• WHAT YOU NEED TO DO
Go to the line holding "2024-09-17: 122.08 -> 122.07" in the entries below and write out exactly every line down to and including the line holding "2024-09-25: 121.4 -> 121.39".

• STORED DATA
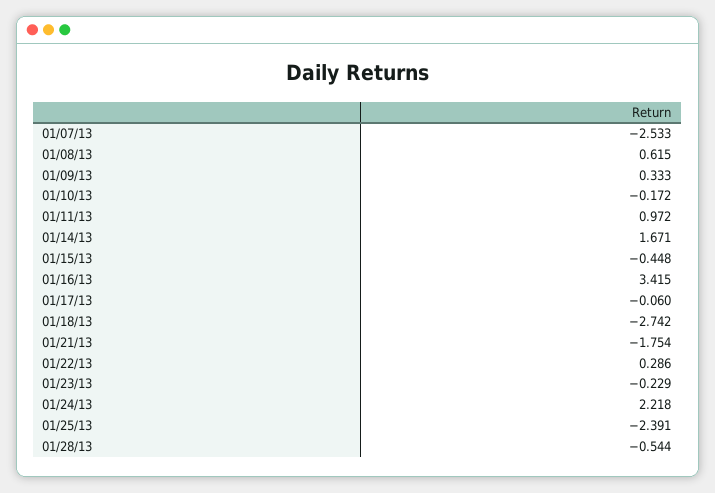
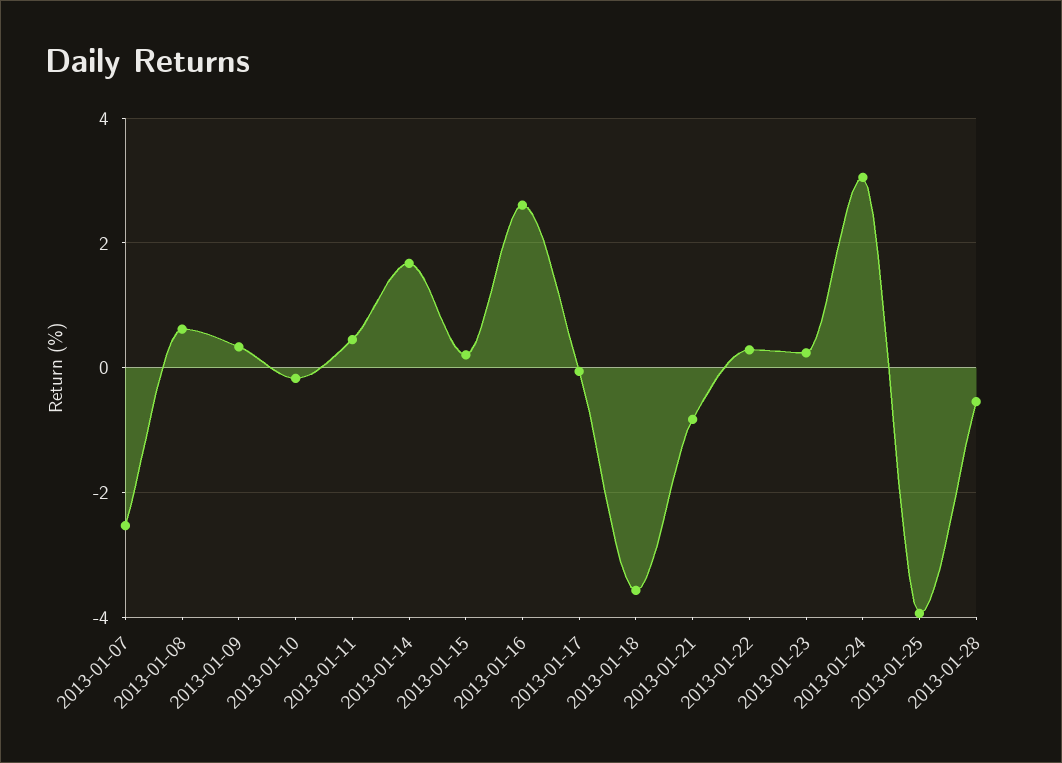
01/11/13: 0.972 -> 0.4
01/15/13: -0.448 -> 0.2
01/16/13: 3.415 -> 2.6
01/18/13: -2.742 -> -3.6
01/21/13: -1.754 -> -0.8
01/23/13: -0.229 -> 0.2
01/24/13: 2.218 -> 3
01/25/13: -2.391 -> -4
* * *
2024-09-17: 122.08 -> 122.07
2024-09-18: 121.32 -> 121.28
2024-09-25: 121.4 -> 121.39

• SOLUTION FOR THIS EXERCISE
2024-09-17: 122.08 -> 122.07
2024-09-18: 121.32 -> 121.28
2024-09-25: 121.4 -> 121.39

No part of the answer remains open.